Short-Term Holder Cost Basis and Historical Patterns
The analysis extends to short-term holders, whose cost basis currently sits around $80,100. @Sherlockwhale points out a recurring pattern: whenever Bitcoin surpasses this level, it tends to form a local top, as short-term holders capitalize on the opportunity to exit the market with a profit. This pattern has played out twice previously, each time resulting in a sharp price decline. Therefore, another rally towards $80,000 could fuel another wave of selling and potentially lead to a similar pullback.

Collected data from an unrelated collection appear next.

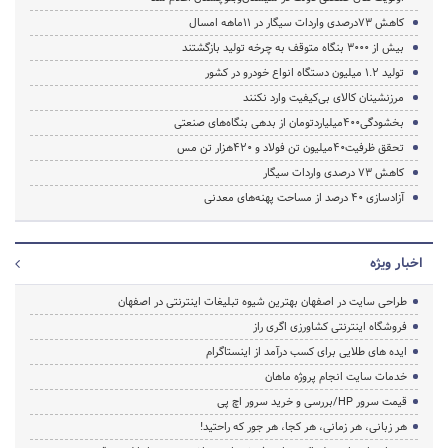
کاهش 73درصدی واردات سیگار در 11ماهه امسال
بیش از 3000 بنگاه متوقف به چرخه تولید بازگشتند
تولید 1.2 میلیون دستگاه انواع خودرو در کشور
مرزنشینان کالای بی‌کیفیت وارد نکنند
بخشودگی400میلیاردتومان از بدهی بنگاه‌های صنعتی
تحقق ظرفیت40میلیون تن فولاد و 420هزار تن مس
کاهش 73 درصدی واردات سیگار
آزادسازی 40 درصد از مساحت پهنه‌های معدنی
اخبار ویژه
طراحی سایت در اصفهان بهترین شیوه تبلیغات اینترنتی در اصفهان
فروشگاه اینترنتی کشاورزی اگری راز
ایده های طلایی برای کسب درآمد از اینستاگرام
خدمات سایت انجام پروژه ماهان
قیمت سرور HP/بررسی و خرید سرور اچ پی
هر زبانی، هر زمانی، هر کجا، هر جور که راحتید!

This reinforces the idea that the current price action may be unsustainable.
Analyst Predicts BTC Crash to $40,000 – The Final Bottom?
Given the prevalence of underwater investors poised to sell at upper resistance levels, @Sherlockwhale strongly advises against purchasing BTC around $85,000, characterizing it as a potential bull trap. He predicts a potential price crash towards $40,000, which he believes could mark the final bottom before the start of a new, sustained bull trend. This represents a significant potential downside for investors who enter the market at current levels.
Optimal Buying Opportunity: Waiting for October
Instead of buying at the current inflated prices, the analyst recommends waiting until October before considering entering the market. He believes that prices during this timeframe will present the most favorable long-term buying opportunity for traders. This strategy emphasizes patience and disciplined investing, allowing investors to capitalize on a potential market correction and acquire Bitcoin at a more attractive valuation.
This prediction is based on the cyclical nature of the crypto market and the expectation of a deeper correction before the next major bull run. Waiting for October allows investors to avoid the potential pitfalls of buying into a temporary peak and positions them to benefit from a more sustainable upward trend.
Key Takeaway: The current Bitcoin rally may be a deceptive move, and investors should exercise caution. Waiting for a potential correction to the $40,000 level could offer a more advantageous entry point.
BTC trading at $77,900 on the 1D chart | Source: BTCUSDT on Tradingview.com
Source: BTCUSDT on Tradingview.com
Disclaimer: This article is for informational purposes only and should not be considered financial advice. Cryptocurrency investments are inherently risky, and you should always conduct your own research and consult with a qualified financial advisor before making any investment decisions.